Eur Urol Focus. 2020 Sep 15;6(5):1104-1110. doi: 10.1016/j.euf.2020.06.006. Epub 2020 Jun 15.
Determining whether members follow guidelines, including guidelines prepared to help direct practice management during the coronavirus disease 2019 (COVID-19) pandemic, is an important goal for medical associations.
To determine whether practice of urologists is in line with guidelines for the management of common urological conditions during the COVID-19 pandemic produced by leading (inter)national urological associations.
DESIGN, SETTING, AND PARTICIPANTS: Self-selected urologists completed a voluntary survey available online from March 27 to April 11, 2020 and distributed globally by the Société Internationale d'Urologie.
Responses to two survey questions on the (1) management of 14 common urological procedures and (2) priority scoring of 10 common urological procedures were evaluated by practice setting and geographical region using chi-square and one-way analysis of variance analyses, respectively.
There were 2494 respondents from 76 countries. Oncological conditions were prioritised over benign conditions, and benign conditions were deferred when feasible and safe. Oncological conditions with the greatest malignant potential were prioritised over less aggressive cancers. Respondents from Europe were least likely to postpone and most likely to prioritise conditions identified by guidelines as being of the highest priority. Respondents' priority scoring of urological procedures closely matched the priorities assigned by guidelines. The main limitation of this study is that respondents were self-selected, and access to the survey was limited by language and technology barriers.
Prioritisation and management of urological procedures during the COVID-19 pandemic are in line with current guidelines. The greatest agreement was reported in Europe. Observed differences may be related to limited resources in some settings.

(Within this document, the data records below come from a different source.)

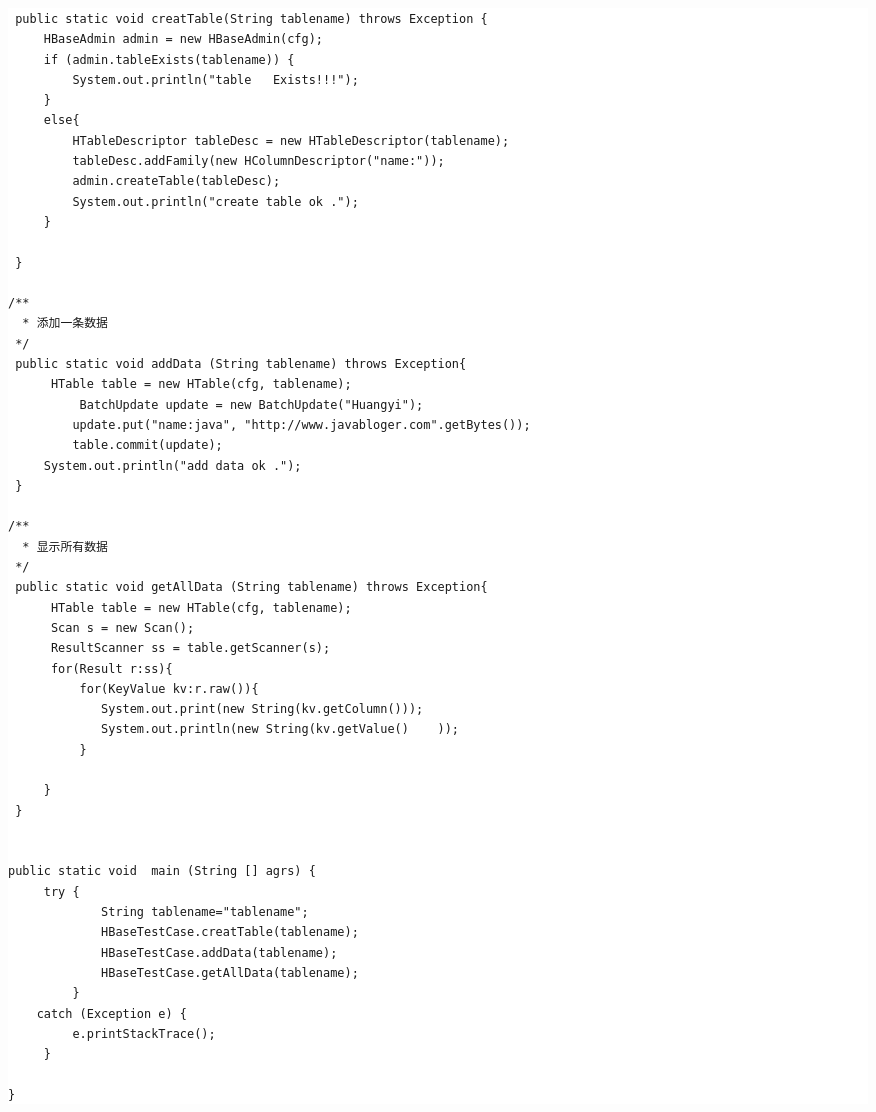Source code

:      public static void creatTable(String tablename) throws Exception {
         HBaseAdmin admin = new HBaseAdmin(cfg);
         if (admin.tableExists(tablename)) {
             System.out.println("table   Exists!!!");
         }
         else{
             HTableDescriptor tableDesc = new HTableDescriptor(tablename);
             tableDesc.addFamily(new HColumnDescriptor("name:"));
             admin.createTable(tableDesc);
             System.out.println("create table ok .");
         }
         
     }
     
    /**
      * 添加一条数据
     */
     public static void addData (String tablename) throws Exception{
          HTable table = new HTable(cfg, tablename);
              BatchUpdate update = new BatchUpdate("Huangyi");  
             update.put("name:java", "http://www.javabloger.com".getBytes());  
             table.commit(update);  
         System.out.println("add data ok .");
     }
     
    /**
      * 显示所有数据
     */
     public static void getAllData (String tablename) throws Exception{
          HTable table = new HTable(cfg, tablename);
          Scan s = new Scan();
          ResultScanner ss = table.getScanner(s);
          for(Result r:ss){
              for(KeyValue kv:r.raw()){
                 System.out.print(new String(kv.getColumn()));
                 System.out.println(new String(kv.getValue()    ));
              }
 
         }
     }
     
    
    public static void  main (String [] agrs) {
         try {
                 String tablename="tablename";
                 HBaseTestCase.creatTable(tablename);
                 HBaseTestCase.addData(tablename);
                 HBaseTestCase.getAllData(tablename);
             } 
        catch (Exception e) {
             e.printStackTrace();
         }
         
    }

When deciding how best to treat patients during the coronavirus disease 2019 (COVID-19) pandemic, urologists are taking into account both expert recommendations and the availability of important local resources.
确定成员是否遵循指南,包括为指导 2019 年冠状病毒病(COVID-19)大流行期间的实践管理而制定的指南,是医学协会的一个重要目标。
确定领先的(国际)泌尿科协会制定的 COVID-19 大流行期间常见泌尿科疾病管理指南在泌尿科医生实践中的应用情况。
设计、地点和参与者:自我选择的泌尿科医生于 2020 年 3 月 27 日至 4 月 11 日通过 Société Internationale d'Urologie 在线完成了一项自愿调查,并在全球范围内进行了分发。
根据实践环境和地理区域,使用卡方检验和单向方差分析分别评估了对两个调查问题的回答,问题 1 为 14 种常见泌尿科手术的管理,问题 2 为 10 种常见泌尿科手术的优先级评分。
来自 76 个国家的 2494 名受访者参与了调查。肿瘤性疾病优先于良性疾病,在可行和安全的情况下,良性疾病可被推迟。恶性潜力最大的肿瘤性疾病优先于侵袭性较小的癌症。来自欧洲的受访者最不可能推迟治疗,最有可能优先考虑被指南确定为优先级最高的疾病。受访者对泌尿科手术的优先评分与指南分配的优先级密切匹配。本研究的主要局限性在于受访者是自我选择的,并且语言和技术障碍限制了对调查的访问。
COVID-19 大流行期间泌尿科手术的优先排序和管理与当前指南一致。在欧洲观察到的一致性最高。观察到的差异可能与某些环境中资源有限有关。
在决定如何在 2019 年冠状病毒病(COVID-19)大流行期间为患者提供最佳治疗时,泌尿科医生不仅考虑了专家建议,还考虑了当地重要资源的可用性。